### [Task goal]
Within the data that follows, set down exactly the lines from the one containing "right hip: (319, 395, -1)" through the one containing "right wrist: (471, 272, 5)", both ends included.

### [Provided data]

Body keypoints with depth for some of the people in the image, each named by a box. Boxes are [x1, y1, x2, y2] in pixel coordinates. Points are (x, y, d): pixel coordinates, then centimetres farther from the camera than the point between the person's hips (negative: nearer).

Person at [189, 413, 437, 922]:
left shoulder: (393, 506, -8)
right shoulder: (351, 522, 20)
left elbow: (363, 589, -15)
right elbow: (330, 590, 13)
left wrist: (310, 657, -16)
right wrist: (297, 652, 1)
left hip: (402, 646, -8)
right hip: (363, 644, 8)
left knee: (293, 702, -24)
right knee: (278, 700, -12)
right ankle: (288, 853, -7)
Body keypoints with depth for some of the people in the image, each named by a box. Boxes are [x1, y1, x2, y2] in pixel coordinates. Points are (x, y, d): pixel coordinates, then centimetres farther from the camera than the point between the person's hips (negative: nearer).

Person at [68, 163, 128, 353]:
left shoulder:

---

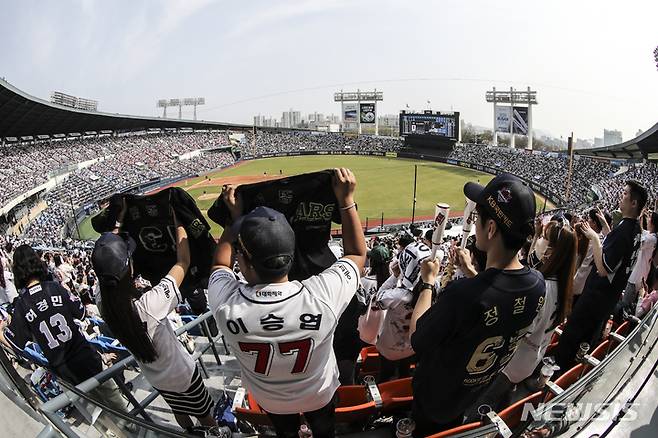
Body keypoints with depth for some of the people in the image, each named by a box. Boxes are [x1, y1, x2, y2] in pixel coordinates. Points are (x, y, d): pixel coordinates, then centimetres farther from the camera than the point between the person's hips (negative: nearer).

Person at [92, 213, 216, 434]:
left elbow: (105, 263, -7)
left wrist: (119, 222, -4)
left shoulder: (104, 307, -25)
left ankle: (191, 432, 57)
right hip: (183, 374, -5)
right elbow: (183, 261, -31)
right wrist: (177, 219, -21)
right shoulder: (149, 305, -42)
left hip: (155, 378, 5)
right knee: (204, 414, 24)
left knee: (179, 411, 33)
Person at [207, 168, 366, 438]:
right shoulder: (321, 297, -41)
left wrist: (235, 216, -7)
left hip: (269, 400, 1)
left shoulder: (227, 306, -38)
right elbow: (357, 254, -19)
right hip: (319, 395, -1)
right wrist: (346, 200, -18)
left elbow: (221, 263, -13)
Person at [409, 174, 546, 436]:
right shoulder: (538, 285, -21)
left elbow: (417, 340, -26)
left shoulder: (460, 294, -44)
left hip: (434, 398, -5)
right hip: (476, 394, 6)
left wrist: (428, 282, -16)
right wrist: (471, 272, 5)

---

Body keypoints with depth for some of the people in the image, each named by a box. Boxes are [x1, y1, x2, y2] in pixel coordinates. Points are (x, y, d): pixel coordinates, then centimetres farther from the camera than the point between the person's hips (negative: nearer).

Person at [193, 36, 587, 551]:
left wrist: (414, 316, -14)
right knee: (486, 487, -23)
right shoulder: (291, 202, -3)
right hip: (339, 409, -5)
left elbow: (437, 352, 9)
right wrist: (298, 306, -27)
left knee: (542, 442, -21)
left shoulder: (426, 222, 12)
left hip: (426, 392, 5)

### [Answer box]
right hip: (319, 395, -1)
right wrist: (346, 200, -18)
left elbow: (221, 263, -13)
Person at [409, 174, 546, 436]:
right shoulder: (538, 285, -21)
left elbow: (417, 340, -26)
left shoulder: (460, 294, -44)
left hip: (434, 398, -5)
right hip: (476, 394, 6)
left wrist: (428, 282, -16)
right wrist: (471, 272, 5)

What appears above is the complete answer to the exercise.